Heard on the Hill: Missouri representative (or is it Napoleon Dynamite?) blasts KU tags; grad with medical emergency gets his own ceremony; prof says Neanderthals are getting smarter every day

Your daily dose of news, notes and links from around Kansas University.

• This KU-license-plate-in-Missouri stuff has been one of those stories that just keeps giving and giving.

Missouri Rep. Stephen Webber, a Democrat from Columbia, gave quite an impassioned speech against the whole effort, which really doesn’t appear to be going anywhere anyway.

“Madam Speaker, I’m of course referring to the effort by some to affix the dreaded, disgusting Jayhawk symbol onto our Missouri license plates,” Webber says in the speech. “Madam Speaker, in this state we brew the beer that the world drinks; we build the fighter planes that keep the world free; we raise the food that the world eats; and we raise Tiger fans.
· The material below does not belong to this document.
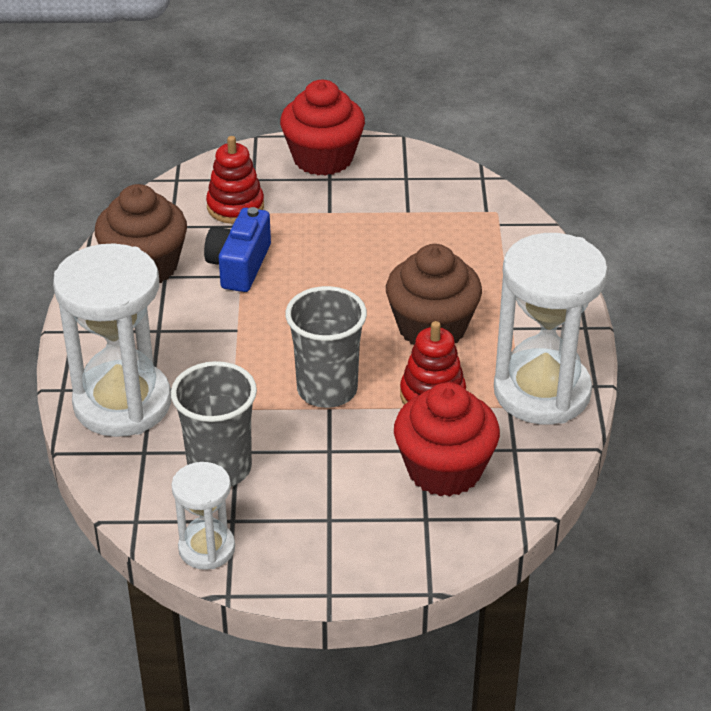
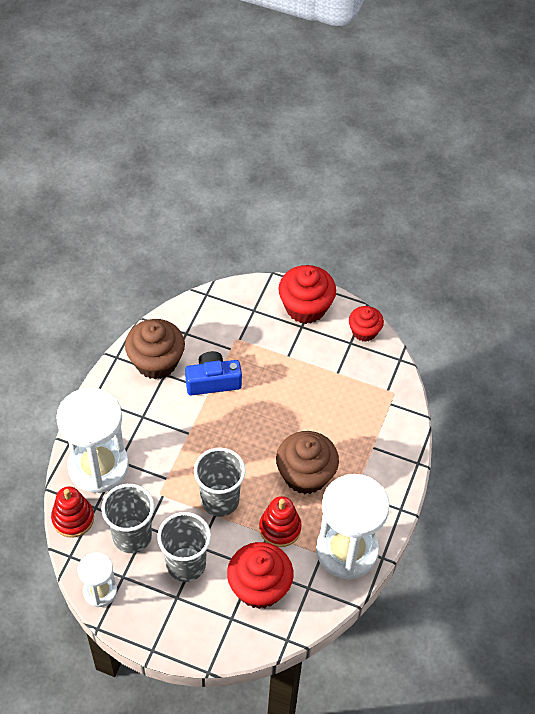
camera: 20 degrees right, 15 degrees up
blue camera [204,207,271,292] -> blue camera turned 45 degrees clockwise [185,351,242,395]
red stacking toy [206,136,264,224] -> red stacking toy moved to [51,486,94,538]
none -> grey cup [157,512,211,582]
none -> red cupcake [349,306,384,342]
Madam Speaker, I was raised as one of those Tiger fans. To me there’s no sweeter sounds than a good M-I-Z-screw-K-U chant.”

(I know I’ve heard that last cheer with another word substituted for “screw,” as well.)

Well, Andy Greenhaw, a 2009 KU graduate from Denver, took the audio and pulled it into a video that compares Webber to Napoleon Dynamite, the 2004 oddball movie character. And posted it all on his blog.

And all this (including the video), has been pulled together in one big story on the Huffington Post.

So, like I said, the whole thing just keeps crawling along with a life of its own.

• While I couldn’t make it out to the ceremony like I’d hoped, I did hear word of a pretty cool deal that was scheduled for Tuesday afternoon.

After Louie Edwards, a master’s graduate in higher education administration, woke up on Friday with some pretty intense pain, he was hospitalized and treated for blood clots.

The medical emergency caused him to miss the commencement ceremony, so four faculty members in the School of Education on Tuesday were set to have him walk through the Campanile, and then have the faculty members present him with his hood in the traditional commencement cap and gown.

• David Frayer, a professor of anthropology at KU, offered a few thoughts on the changing nature of scholarship into Neanderthals to the Huffington Post recently.

The website wrote that the scholarship is evolving more and more away from the “prototype of shaggy man with absolutely zero smarts” and more to “not a little bit like us but a lot.”

Frayer said that, in the last five years, journal articles have linked Neanderthals to all kinds of smart stuff, including “seafaring, use of ochre, intentional burials, feather-ornament-pigment procurement, ritual behavior, modern-like food preparation, distribution of raw materials between regions, complex site structures and dietary diversity.”

I doubt Geico will be changing its commercials anytime soon, however.